1939-1945 - World War Two

Royal Engineers with a 50th Division Beach Group share a mug of cocoa with a French boy in the village of Ver-sur-Mer, 1944.

Cocoa helps the war effort

With Britain at war again, in July 1940, to make sugar supplies go further Cadbury introduced Economy Red Label Drinking Chocolate. With added saccharin and in emergency grey wrapping with red print, it was claimed to be double strength.

In 1941 Fry introduced its Cocoa Shelter Service, which was a Ford van fitted with an urn and cups, and ready to travel to any area near Bristol affected by bombing. In its final week of service in bomb-hit Bath the service gave away 12,000 cups of cocoa.

Brooke Bond Dividend Cocoa was so-called because each tin had a Dividend coupon inside. A full Dividend Card was worth five shillings in cash.

Rowntree was selected by the government to make National Milk Cocoa (NAMCO for short), devised by a scientific adviser as a high protein drink for the under 18s at work. It was introduced in November 1943 at a maximum of a penny a cup. Some contemporary accounts reckon NAMCO to have been quite pleasant, and that some people even ate the powder dry.
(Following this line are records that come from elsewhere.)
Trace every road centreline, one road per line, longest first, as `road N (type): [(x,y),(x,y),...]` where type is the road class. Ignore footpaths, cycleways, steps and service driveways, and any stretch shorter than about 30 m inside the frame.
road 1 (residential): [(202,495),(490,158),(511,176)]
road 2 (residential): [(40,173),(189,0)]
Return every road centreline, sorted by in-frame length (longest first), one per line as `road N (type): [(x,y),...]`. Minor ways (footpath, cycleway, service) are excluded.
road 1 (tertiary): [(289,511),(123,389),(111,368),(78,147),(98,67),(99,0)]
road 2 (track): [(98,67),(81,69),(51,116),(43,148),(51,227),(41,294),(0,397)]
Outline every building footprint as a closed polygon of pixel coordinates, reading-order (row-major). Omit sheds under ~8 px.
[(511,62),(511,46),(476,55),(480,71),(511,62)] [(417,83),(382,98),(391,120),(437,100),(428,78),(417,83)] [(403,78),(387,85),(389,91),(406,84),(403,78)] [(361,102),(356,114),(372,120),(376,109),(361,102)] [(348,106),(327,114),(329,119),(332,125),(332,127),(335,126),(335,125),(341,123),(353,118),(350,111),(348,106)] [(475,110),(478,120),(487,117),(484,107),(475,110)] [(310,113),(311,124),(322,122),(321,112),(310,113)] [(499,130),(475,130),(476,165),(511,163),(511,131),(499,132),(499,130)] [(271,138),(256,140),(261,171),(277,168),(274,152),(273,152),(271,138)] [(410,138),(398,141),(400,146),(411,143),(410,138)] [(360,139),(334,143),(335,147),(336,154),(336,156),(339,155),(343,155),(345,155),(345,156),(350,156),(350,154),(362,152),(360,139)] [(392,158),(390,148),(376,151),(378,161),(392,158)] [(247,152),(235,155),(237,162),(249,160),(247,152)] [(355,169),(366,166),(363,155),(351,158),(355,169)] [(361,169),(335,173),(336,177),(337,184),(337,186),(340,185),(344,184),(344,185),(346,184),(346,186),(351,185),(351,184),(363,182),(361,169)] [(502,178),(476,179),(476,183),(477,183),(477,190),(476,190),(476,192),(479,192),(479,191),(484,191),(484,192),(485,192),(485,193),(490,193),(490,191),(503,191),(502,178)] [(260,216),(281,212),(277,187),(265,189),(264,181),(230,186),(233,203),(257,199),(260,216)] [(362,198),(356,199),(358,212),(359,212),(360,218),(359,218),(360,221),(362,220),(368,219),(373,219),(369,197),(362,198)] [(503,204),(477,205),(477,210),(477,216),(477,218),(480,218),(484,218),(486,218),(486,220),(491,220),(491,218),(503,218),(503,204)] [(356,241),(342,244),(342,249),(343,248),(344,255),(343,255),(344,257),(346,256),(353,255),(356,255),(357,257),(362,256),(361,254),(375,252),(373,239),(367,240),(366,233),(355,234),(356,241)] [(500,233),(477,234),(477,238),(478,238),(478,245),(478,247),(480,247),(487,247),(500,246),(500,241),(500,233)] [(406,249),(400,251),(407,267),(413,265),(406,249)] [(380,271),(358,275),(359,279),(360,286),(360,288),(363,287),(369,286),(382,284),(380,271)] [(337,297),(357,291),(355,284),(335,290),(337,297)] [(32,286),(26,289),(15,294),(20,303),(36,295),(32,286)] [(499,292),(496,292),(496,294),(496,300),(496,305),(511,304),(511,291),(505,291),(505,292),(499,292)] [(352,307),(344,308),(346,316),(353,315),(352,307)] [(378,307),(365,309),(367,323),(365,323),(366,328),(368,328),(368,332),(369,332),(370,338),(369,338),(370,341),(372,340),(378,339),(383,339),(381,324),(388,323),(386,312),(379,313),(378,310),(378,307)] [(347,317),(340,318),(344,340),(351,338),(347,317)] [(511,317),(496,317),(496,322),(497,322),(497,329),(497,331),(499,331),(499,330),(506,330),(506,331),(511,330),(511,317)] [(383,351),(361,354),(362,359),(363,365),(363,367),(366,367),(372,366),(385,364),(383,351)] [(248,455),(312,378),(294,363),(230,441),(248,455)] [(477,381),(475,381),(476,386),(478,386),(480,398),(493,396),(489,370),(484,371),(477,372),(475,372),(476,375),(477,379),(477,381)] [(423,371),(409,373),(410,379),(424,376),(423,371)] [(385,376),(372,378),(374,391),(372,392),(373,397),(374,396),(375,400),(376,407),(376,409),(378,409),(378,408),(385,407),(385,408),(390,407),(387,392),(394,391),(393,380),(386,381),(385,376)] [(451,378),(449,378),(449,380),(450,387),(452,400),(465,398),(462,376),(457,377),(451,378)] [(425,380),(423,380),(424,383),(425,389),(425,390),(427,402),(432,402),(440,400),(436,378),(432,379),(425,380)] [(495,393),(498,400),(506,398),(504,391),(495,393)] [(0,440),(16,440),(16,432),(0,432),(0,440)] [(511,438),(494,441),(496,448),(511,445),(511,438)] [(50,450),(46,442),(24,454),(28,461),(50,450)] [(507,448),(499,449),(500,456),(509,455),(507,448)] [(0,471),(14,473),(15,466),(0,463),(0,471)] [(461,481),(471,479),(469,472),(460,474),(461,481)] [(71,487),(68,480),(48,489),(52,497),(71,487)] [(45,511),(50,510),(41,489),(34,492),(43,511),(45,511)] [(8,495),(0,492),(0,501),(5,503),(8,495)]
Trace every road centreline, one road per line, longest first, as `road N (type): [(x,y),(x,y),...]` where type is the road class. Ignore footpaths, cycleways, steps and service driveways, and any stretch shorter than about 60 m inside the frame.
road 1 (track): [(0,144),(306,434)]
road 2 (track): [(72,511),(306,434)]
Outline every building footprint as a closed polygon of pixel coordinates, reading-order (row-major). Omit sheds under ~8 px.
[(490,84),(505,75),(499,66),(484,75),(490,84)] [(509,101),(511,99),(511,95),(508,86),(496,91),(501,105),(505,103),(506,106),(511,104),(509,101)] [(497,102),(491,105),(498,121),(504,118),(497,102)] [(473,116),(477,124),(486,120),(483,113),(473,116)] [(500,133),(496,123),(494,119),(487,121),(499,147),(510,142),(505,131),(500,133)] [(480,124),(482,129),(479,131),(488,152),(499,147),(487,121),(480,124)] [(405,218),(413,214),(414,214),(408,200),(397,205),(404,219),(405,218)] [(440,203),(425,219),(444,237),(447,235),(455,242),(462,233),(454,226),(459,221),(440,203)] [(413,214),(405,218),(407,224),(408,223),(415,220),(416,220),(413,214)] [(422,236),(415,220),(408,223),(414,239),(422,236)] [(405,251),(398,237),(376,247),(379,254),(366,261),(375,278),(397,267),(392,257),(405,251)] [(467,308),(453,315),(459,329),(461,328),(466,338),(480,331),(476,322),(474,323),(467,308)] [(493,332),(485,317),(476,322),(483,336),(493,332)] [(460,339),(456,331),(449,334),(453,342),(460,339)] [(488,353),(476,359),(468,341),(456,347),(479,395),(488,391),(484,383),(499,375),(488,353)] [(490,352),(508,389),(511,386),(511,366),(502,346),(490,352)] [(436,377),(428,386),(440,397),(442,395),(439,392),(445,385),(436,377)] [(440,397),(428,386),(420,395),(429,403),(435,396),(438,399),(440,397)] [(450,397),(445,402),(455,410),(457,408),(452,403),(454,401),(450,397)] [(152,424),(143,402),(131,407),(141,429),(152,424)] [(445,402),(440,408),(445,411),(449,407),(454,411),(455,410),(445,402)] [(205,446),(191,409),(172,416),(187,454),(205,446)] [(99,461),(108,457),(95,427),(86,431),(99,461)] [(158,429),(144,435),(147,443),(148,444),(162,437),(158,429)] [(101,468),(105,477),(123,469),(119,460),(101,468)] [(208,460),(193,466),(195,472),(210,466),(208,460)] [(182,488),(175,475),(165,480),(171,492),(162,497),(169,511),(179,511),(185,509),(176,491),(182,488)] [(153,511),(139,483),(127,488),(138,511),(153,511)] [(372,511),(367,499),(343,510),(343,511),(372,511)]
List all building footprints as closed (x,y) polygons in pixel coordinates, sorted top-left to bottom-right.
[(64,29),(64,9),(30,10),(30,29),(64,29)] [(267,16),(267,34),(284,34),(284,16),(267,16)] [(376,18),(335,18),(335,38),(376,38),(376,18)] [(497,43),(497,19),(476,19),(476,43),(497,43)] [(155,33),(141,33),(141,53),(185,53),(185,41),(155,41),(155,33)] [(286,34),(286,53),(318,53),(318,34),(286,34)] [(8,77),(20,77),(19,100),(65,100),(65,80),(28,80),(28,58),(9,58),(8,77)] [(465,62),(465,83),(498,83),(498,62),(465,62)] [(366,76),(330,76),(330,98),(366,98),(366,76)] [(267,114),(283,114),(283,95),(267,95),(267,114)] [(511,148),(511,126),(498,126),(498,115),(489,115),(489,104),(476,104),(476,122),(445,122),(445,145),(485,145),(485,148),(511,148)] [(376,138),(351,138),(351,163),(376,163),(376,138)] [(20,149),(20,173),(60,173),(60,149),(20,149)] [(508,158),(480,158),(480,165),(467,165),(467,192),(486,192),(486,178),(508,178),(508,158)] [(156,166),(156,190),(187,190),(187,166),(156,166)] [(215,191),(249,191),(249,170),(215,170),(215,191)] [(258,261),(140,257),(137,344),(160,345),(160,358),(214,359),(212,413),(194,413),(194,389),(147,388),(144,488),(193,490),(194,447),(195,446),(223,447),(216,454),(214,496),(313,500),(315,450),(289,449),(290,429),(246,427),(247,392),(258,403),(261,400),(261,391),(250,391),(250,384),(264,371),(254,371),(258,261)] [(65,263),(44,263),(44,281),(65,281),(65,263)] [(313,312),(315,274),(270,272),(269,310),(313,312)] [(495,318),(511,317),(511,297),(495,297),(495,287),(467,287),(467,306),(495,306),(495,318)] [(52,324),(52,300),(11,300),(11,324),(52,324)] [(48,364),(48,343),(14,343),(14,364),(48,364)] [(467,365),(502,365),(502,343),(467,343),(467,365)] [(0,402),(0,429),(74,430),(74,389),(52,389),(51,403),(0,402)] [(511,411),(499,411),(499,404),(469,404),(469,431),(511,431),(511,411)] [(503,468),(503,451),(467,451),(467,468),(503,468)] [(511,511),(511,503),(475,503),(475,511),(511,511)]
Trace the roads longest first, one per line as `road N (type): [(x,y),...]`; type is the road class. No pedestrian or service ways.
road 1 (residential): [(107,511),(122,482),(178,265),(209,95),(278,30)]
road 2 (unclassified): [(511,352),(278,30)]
By the end of the war 1945 Fry's Cocoa was a big seller dubbed "The Family Food Drink".

EXHIBIT - LONDON 1930s

Ridgways of King William Street, London, was a long established and famous tea merchant. In the 1930s it sold its own tins of Cocoa Essence marked “By Appointment To King George VI And The Late Queen Victoria 1886-1901.”

EXHIBIT - HOUSEHOLD NAME

J Lyons & Co had begun opening tea shops in 1894 and its Corner Houses in 1909. Lyons’ Cocoa was produced in the 1920s, when goods from its Greenford factory were loaded onto barges, and Lyons Popular Cocoa in the 1930s and 1940s.